= Mr. Whipple =

Advertising character for Charmin toilet paper

Mr. George Whipple (also known as George the Grocer) is a fictional supermarket manager featured in television commercials, radio, and print advertisements that ran in the United States and Canada from 1964 to 1985 for Charmin toilet paper. Typically, Whipple scolds customers who "squeeze the Charmin," while hypocritically entertaining such actions himself when he thinks no one will notice. The character and catchphrase were created by John Chervokas of the agency Benton & Bowles. Prominent ad-man Sid Lerner also worked on the campaign.

==Background==
The first commercial featuring Mr. Whipple set the tone of the advertising campaign, which Advertising Age designated as among the top 100 campaigns of the 20th century. Whipple is seen looking around the corner of the supermarket (either he is at the checkout or stocking shelves) at a female customer, commenting that first she is squeezing the tomatoes, then the melons, and then (in a classic comic "triple") when she arrives at the Charmin, he cannot contain himself and approaches her, uttering his famous plea "Please don't squeeze the Charmin!"

"Mr. Whipple" was played by Dick Wilson, a character actor who also appeared in many TV sitcoms during the 1960s and 1970s. Between 1964 and 1985, Wilson appeared as Whipple in more than 500 commercials for Charmin.

In some commercials Mr. Whipple was accompanied by a stock boy named Jimmy, played by Adam Savage, known decades later for the television series MythBusters. In the late 1970s and early 1980s, a competing grocer named Mr. Hoffmeier appeared in Charmin commercials as well. However, Hoffmeier encouraged his customers to squeeze the Charmin, and he scolded Whipple on his hypocrisy. By the late 1980s, Mr. Whipple was encouraging customers who weren't buying Charmin to squeeze it. One commercial featured him using a fishing rod to place the product in a skeptic's shopping cart.

In 1999, after a 14-year hiatus, Mr. Whipple returned in Charmin commercials explaining that he could not retire because he had to inform the public about Charmin. A later series of commercials featured him with the new slogan, "Is Mr. Whipple watching?" In 2000, Procter & Gamble presented Wilson with a lifetime achievement award as a Charmin subsequent advertising campaign began featuring the Charmin Bears, a family of anthropomorphic cartoon bears.

Wilson died of natural causes on November 19, 2007, at the age of 91, in California. Soon after, on November 28, 2007, a new Charmin commercial debuted on television, featuring old clips and paying tribute to Dick Wilson and Mr. Whipple.

== In culture ==
According to a 1970s survey, Mr. Whipple topped then-U.S. President Jimmy Carter as the most recognizable face in North America. According to Charmin makers Procter & Gamble, a 1978 survey found that Mr. Whipple was the third best-known American, behind former President Richard Nixon and evangelist Billy Graham.

The country song "Don't Squeeze My Sharmon," which was a Top 10 hit for Charlie Walker in 1967, was inspired by the advertising campaign for Charmin.

In 1985 the lyric "You better squeeze all the Charmin you can when Mr.
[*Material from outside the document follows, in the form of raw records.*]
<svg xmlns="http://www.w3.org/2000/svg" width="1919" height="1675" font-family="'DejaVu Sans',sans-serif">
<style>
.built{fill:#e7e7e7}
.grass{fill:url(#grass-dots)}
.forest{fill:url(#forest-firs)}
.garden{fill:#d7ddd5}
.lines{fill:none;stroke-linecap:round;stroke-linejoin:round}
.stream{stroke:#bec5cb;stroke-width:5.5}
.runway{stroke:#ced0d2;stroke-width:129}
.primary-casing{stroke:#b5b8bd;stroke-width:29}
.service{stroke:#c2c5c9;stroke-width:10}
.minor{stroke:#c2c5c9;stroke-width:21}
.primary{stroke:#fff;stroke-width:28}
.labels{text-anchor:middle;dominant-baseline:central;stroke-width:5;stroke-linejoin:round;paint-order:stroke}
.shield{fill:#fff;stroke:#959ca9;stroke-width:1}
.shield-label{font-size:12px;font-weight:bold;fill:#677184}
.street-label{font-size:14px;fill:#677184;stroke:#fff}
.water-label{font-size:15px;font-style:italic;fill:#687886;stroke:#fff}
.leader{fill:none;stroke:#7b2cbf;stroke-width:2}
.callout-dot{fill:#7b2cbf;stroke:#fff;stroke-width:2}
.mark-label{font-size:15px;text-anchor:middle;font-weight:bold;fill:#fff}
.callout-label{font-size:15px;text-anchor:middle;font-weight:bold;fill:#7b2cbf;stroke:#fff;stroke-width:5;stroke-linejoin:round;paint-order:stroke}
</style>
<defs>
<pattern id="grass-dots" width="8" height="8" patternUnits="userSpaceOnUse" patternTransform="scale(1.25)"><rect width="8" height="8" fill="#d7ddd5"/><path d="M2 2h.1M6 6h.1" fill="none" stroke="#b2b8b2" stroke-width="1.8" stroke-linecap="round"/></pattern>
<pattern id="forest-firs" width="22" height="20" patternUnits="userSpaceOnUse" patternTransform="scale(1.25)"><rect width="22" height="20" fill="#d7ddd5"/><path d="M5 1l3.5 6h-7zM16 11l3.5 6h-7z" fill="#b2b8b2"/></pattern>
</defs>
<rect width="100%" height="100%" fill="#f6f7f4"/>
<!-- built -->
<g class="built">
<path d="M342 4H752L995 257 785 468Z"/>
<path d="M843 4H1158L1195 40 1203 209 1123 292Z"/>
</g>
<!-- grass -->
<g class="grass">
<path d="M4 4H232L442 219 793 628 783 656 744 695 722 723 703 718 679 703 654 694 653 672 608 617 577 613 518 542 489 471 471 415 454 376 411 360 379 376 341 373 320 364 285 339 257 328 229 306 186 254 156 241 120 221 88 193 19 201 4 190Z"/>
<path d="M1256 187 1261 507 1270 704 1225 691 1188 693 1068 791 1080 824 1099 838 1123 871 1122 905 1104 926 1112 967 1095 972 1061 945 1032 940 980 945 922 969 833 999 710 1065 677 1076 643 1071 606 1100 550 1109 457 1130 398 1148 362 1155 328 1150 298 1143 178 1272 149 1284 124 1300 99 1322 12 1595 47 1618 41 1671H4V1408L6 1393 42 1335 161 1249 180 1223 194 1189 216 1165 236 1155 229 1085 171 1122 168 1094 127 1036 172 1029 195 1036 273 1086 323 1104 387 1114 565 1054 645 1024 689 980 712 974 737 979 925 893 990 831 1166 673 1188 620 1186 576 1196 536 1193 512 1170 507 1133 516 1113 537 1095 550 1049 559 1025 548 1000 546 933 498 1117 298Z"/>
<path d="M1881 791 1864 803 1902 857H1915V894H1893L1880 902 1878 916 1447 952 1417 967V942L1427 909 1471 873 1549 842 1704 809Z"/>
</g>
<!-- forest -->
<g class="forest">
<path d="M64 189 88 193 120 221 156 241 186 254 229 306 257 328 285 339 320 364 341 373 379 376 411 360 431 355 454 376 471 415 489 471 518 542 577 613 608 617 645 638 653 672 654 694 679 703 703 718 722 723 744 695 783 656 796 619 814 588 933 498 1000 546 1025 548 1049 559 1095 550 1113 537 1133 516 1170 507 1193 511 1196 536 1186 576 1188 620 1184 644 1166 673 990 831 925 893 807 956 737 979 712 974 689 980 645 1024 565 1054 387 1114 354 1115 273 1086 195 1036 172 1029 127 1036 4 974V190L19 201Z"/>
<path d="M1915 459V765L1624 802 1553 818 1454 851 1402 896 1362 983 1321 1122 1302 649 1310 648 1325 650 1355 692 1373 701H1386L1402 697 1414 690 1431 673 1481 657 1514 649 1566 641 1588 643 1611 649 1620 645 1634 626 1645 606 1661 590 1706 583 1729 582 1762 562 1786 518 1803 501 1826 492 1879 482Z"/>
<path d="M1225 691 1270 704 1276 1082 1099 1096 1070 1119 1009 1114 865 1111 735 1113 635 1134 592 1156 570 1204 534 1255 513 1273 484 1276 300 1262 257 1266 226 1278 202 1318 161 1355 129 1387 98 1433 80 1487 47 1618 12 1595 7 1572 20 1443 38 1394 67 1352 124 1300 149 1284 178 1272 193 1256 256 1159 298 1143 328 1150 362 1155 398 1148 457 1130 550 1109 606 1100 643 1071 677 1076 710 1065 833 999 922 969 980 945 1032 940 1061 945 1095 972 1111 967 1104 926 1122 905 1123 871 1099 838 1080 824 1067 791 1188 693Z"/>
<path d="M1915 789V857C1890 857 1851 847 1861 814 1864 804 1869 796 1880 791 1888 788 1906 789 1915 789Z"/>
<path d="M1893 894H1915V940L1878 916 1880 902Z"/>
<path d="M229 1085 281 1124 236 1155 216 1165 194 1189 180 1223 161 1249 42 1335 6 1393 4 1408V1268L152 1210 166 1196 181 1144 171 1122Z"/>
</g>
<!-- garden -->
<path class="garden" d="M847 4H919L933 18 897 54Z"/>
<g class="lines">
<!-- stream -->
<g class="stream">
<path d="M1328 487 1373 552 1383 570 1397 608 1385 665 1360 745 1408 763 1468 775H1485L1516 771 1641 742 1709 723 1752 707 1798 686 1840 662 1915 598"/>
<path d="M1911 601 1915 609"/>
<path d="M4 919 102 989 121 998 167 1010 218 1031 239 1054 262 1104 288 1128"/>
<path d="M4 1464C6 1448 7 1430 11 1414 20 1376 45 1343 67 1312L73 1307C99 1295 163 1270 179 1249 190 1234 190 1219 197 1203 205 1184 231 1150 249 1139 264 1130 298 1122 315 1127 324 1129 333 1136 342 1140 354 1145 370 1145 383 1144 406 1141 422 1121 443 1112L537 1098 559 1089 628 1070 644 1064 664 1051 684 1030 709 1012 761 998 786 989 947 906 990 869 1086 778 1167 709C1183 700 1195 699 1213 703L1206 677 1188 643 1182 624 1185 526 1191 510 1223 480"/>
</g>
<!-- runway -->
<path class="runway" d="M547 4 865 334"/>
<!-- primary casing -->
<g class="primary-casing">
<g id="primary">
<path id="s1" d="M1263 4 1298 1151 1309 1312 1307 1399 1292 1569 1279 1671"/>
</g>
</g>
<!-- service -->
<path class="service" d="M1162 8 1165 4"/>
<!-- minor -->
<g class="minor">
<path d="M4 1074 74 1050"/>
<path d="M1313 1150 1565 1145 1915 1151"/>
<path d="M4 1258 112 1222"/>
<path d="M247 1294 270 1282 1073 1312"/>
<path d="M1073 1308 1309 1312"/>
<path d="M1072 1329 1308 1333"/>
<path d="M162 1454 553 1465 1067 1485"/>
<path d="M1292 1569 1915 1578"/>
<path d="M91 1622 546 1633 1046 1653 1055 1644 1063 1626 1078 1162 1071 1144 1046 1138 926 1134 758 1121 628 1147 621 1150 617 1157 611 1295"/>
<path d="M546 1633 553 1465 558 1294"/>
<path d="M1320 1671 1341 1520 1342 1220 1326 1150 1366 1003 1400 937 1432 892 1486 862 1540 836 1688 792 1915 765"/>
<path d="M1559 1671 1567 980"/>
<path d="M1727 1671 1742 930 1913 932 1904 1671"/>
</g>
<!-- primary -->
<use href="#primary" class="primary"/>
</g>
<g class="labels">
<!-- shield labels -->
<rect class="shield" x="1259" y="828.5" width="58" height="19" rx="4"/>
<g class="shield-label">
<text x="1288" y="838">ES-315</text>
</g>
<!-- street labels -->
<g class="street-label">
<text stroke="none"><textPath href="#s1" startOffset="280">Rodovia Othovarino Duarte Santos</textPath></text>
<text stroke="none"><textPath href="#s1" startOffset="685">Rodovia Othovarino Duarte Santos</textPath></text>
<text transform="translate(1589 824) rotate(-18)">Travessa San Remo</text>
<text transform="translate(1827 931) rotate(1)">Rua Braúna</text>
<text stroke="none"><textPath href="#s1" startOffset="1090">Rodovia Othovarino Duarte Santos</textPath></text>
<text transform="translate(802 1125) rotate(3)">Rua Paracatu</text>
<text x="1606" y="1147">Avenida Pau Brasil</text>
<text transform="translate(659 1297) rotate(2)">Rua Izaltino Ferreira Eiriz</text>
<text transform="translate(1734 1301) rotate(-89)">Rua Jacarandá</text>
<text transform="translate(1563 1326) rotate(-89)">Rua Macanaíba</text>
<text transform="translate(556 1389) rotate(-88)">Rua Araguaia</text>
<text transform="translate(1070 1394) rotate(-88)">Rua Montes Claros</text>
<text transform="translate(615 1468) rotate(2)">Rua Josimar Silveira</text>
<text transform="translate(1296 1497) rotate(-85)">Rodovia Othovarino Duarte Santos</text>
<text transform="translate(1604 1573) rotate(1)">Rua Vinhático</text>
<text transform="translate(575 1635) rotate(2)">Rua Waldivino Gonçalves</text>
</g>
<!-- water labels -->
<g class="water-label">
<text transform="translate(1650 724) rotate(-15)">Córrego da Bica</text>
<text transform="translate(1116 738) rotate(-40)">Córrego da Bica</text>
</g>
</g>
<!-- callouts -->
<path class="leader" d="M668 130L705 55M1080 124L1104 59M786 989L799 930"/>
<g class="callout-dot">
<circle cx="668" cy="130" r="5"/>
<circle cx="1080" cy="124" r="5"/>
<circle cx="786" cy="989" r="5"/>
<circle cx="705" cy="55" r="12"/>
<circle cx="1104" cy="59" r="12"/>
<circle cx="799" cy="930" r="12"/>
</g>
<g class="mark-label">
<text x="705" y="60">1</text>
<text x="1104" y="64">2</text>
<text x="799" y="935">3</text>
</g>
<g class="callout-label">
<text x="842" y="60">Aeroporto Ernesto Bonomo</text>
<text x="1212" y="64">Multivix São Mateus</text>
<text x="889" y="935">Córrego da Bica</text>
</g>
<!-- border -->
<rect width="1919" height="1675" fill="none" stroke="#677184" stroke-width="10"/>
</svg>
Whipple's not around" was included in the "Weird Al" Yankovic song "Dare to Be Stupid".

The catchphrase "Don't squeeze the Chermin" was used in the 1986 comedy film Short Circuit when the main protagonist – Number 5 – defeats one of his sibling robots by causing him to crash into an outhouse.

In 2001 the lyric "Shake junt staring, I don't mean no harmin'/Call me Mr. Whipple cause I want to squeeze the Charmin" was included in the Project Pat song "Ooh Nuthin". In 2006 the lyric "You can call me Mr. Whipple, I won't do no harmin'/Never to the Charmin, come holla at me woman" was included in the Project Pat song "Good Googly Moogly".

Adam Savage, who portrayed Whipple's stockboy Jimmy in several commercials, paid tribute to Whipple on Savage's show MythBusters, showing a vintage Charmin commercial which features Savage. On an episode of the final season of MythBusters, Savage also dressed in a stockboy uniform, a nod to Savage's work with Charmin commercials.